Black Professionals - Against All Odds

Elijah Cummings, Karla Swinton, and Z Scott discuss various workplace challenges they’ve faced as Black professionals. AGAINST ALL ODDS: The Fight for a Black Middle Class premieres on Monday, March 6th at 10PM on THIRTEEN.


ELIJAH CUMMINGS: My father, when he came home from work he would always sit in his car.

I don't care how cold it was, or how hot it was, and I said "dad, why do you do that?

Why did you just do that?"

He said "because the pain, the racism and stuff I was going through was so rough on me,

I wanted to make sure I did not come into my family angry and then take it out on them."

KARLA SWINTON: We used to call it, you wear the mask,

so you can take your mask off when you come home.

It just means that you put on a different face.

There's certain things you hear at work where if you weren't at work

you were in a different situation you might have blown up at them.

If someone said something to you that you felt could be perceived as racially offensive at work

you don't blow up. You just kind of take it in stride, you take a breath, you keep moving.

Z SCOTT: I remember my first year as a federal prosecutor.

The things that happened in the office,

people coming up to you and ask you to type.

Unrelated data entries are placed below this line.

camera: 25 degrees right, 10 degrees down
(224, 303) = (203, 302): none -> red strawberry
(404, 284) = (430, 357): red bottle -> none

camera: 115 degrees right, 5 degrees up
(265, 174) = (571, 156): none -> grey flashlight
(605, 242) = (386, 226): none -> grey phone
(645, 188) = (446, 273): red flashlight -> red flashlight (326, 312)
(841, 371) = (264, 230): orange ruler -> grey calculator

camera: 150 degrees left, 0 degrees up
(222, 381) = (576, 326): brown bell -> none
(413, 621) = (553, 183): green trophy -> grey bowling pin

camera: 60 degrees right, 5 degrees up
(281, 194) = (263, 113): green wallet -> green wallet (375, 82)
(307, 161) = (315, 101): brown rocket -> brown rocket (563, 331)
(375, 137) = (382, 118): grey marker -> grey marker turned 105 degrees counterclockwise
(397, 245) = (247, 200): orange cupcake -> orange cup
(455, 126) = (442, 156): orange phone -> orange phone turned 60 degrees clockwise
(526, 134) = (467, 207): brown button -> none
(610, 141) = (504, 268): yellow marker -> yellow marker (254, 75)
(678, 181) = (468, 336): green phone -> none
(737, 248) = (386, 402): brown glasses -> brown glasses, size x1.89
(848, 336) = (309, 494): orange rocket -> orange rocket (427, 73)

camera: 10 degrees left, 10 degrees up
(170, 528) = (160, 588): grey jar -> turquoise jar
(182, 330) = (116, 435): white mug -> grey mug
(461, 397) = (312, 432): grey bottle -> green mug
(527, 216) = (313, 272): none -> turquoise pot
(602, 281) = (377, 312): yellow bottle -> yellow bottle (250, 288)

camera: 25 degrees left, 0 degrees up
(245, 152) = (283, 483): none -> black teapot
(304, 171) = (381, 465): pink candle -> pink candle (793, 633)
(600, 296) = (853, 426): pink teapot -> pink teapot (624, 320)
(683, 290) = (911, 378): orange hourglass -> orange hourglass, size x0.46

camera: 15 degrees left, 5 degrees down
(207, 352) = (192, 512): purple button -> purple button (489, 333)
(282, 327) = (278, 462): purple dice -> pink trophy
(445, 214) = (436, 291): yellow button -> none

Type, you know, type for them.

And going in the courtrooms, people assuming that you were the court clerk,

asking you when the judge is going to come on the bench

And I recall a friend of mine, we were working together, she went to court

as a government attorney. She was black and the judge said it would be great

if the government had shown up because he assumed that she was black,

that meant she was the defendant in the case.

Things like that that happened day in and day out.

And you know I think as black professionals we are all suppressing a certain amount of rage.

You know the rage from being you know, people treating as if, you, as if you're not competent.

That you don't deserve to be in the chair that you're sitting in.

And it's something that you have to manage, but it's just not healthy to live like that.